* **What is being asked**: Starting with the line with "Identify the document" in the entries below and going on through the line with "List each element's", output every line exactly and nothing more. No pictures.

* **Records for this task**:
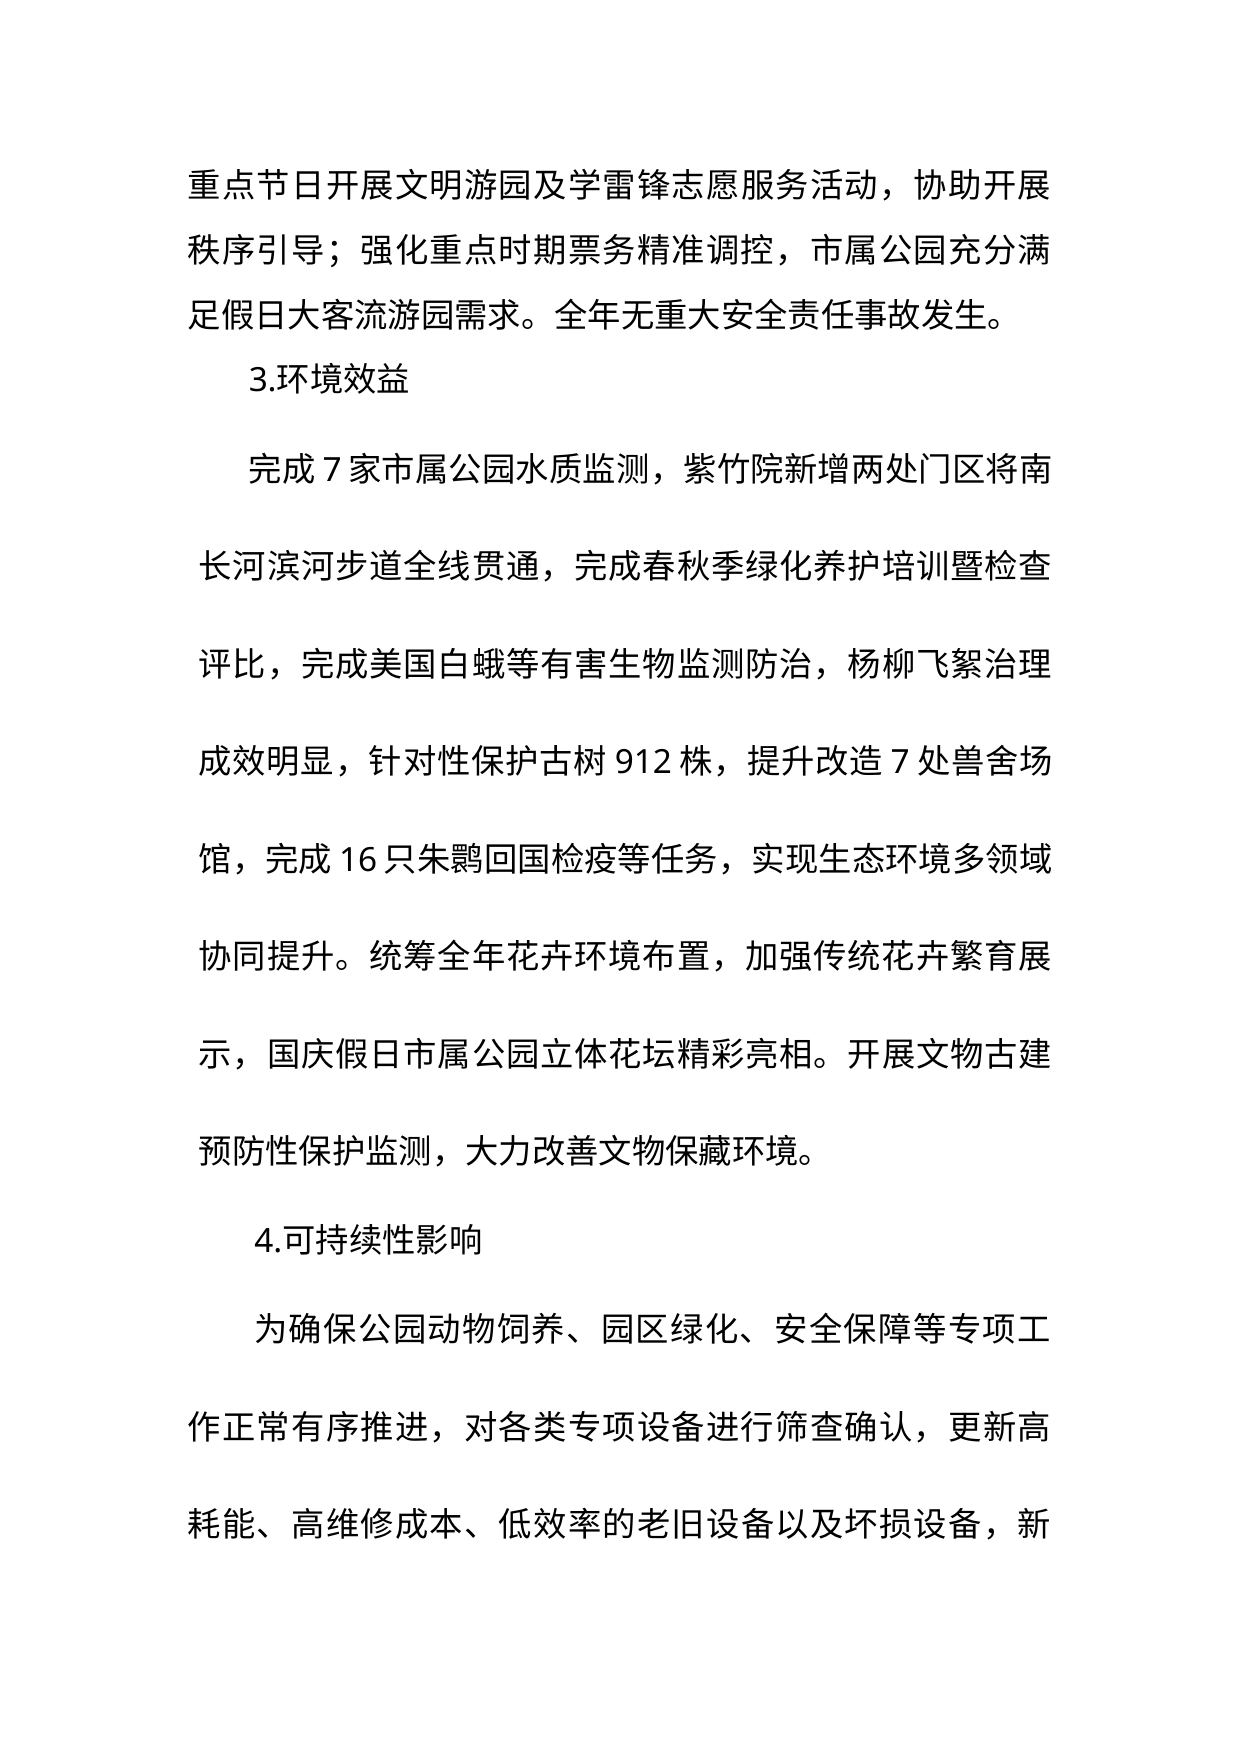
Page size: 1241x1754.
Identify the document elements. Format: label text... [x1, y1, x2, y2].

text 4.可持续性影响 [187, 1206, 1053, 1271]
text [187, 150, 1053, 345]
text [187, 1295, 1053, 1555]
text 完成7家市属公园水质监测，紫竹院新增两处门区将南长河滨河步道全线贯通，完成春秋季绿化养护培训暨检查评比，完成美国白蛾等有害生物监测防治，杨柳飞絮治理成效明显，针对性保护古树912株，提升改造7处兽舍场馆，完成16只朱鹮回国检疫等任务，实现生态环境多领域协同提升。统筹全年花卉环境布置，加强传统花卉繁育展示，国庆假日市属公园立体花坛精彩亮相。开展文物古建预防性保护监测，大力改善文物保藏环境。 [198, 434, 1053, 1182]
text 3.环境效益 [198, 345, 1053, 410]
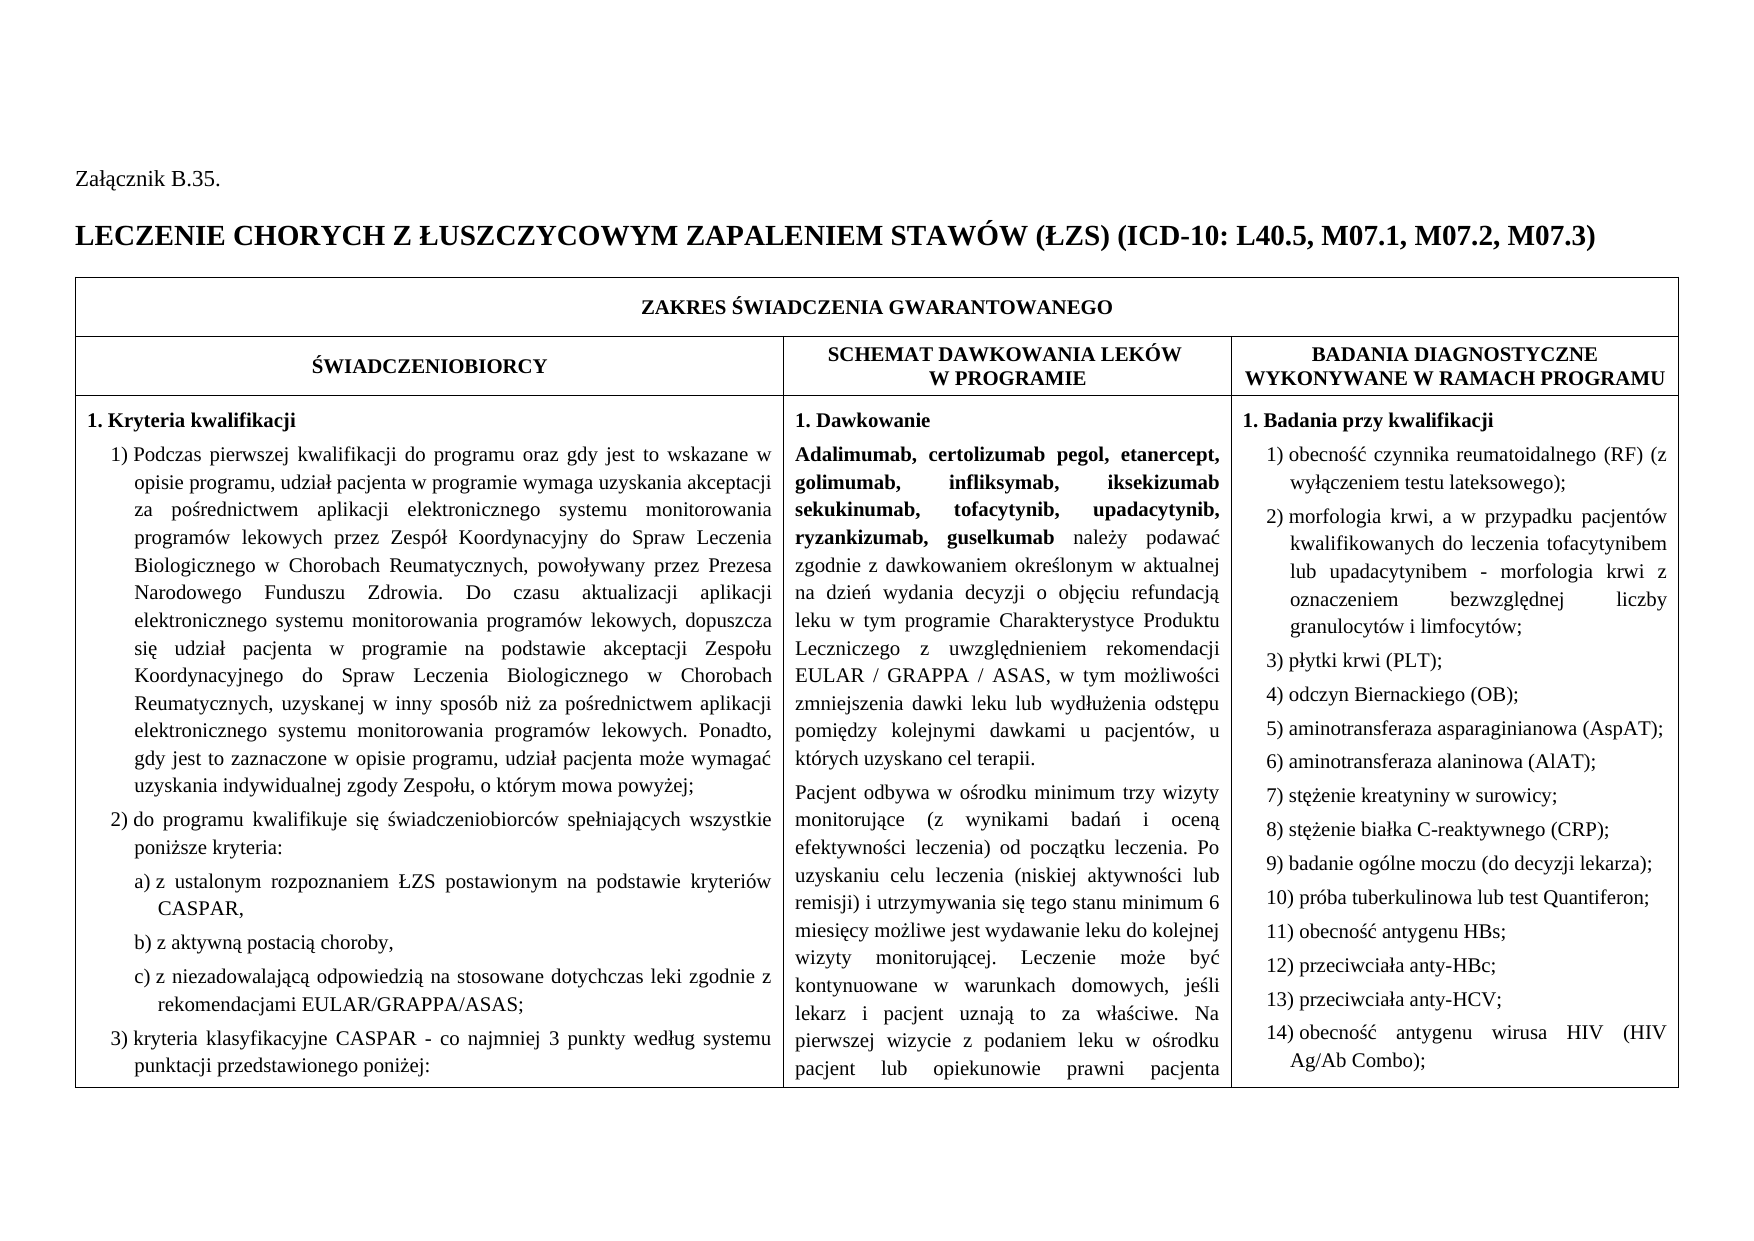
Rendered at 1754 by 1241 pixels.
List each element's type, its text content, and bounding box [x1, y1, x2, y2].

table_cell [76, 396, 783, 1087]
table_cell SCHEMAT DAWKOWANIA LEKÓW W PROGRAMIE [784, 337, 1231, 395]
table_cell BADANIA DIAGNOSTYCZNE WYKONYWANE W RAMACH PROGRAMU [1232, 337, 1678, 395]
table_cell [1232, 396, 1678, 1087]
table_cell ŚWIADCZENIOBIORCY [76, 337, 783, 395]
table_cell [784, 396, 1231, 1087]
text Załącznik B.35. [75, 165, 1679, 192]
table_header ZAKRES ŚWIADCZENIA GWARANTOWANEGO [76, 278, 1678, 336]
text LECZENIE CHORYCH Z ŁUSZCZYCOWYM ZAPALENIEM STAWÓW (ŁZS) (ICD-10: L40.5, M07.1, M07.2, M07.3) [75, 218, 1679, 252]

* **Answer to the exercise**:
Identify the document elements. Format: label text... [x1, y1, x2, y2].

text 4.可持续性影响 [187, 1206, 1053, 1271]
text [187, 150, 1053, 345]
text [187, 1295, 1053, 1555]
text 完成7家市属公园水质监测，紫竹院新增两处门区将南长河滨河步道全线贯通，完成春秋季绿化养护培训暨检查评比，完成美国白蛾等有害生物监测防治，杨柳飞絮治理成效明显，针对性保护古树912株，提升改造7处兽舍场馆，完成16只朱鹮回国检疫等任务，实现生态环境多领域协同提升。统筹全年花卉环境布置，加强传统花卉繁育展示，国庆假日市属公园立体花坛精彩亮相。开展文物古建预防性保护监测，大力改善文物保藏环境。 [198, 434, 1053, 1182]
text 3.环境效益 [198, 345, 1053, 410]
Rendered at 1754 by 1241 pixels.
List each element's type, its text content, and bounding box [x1, y1, x2, y2].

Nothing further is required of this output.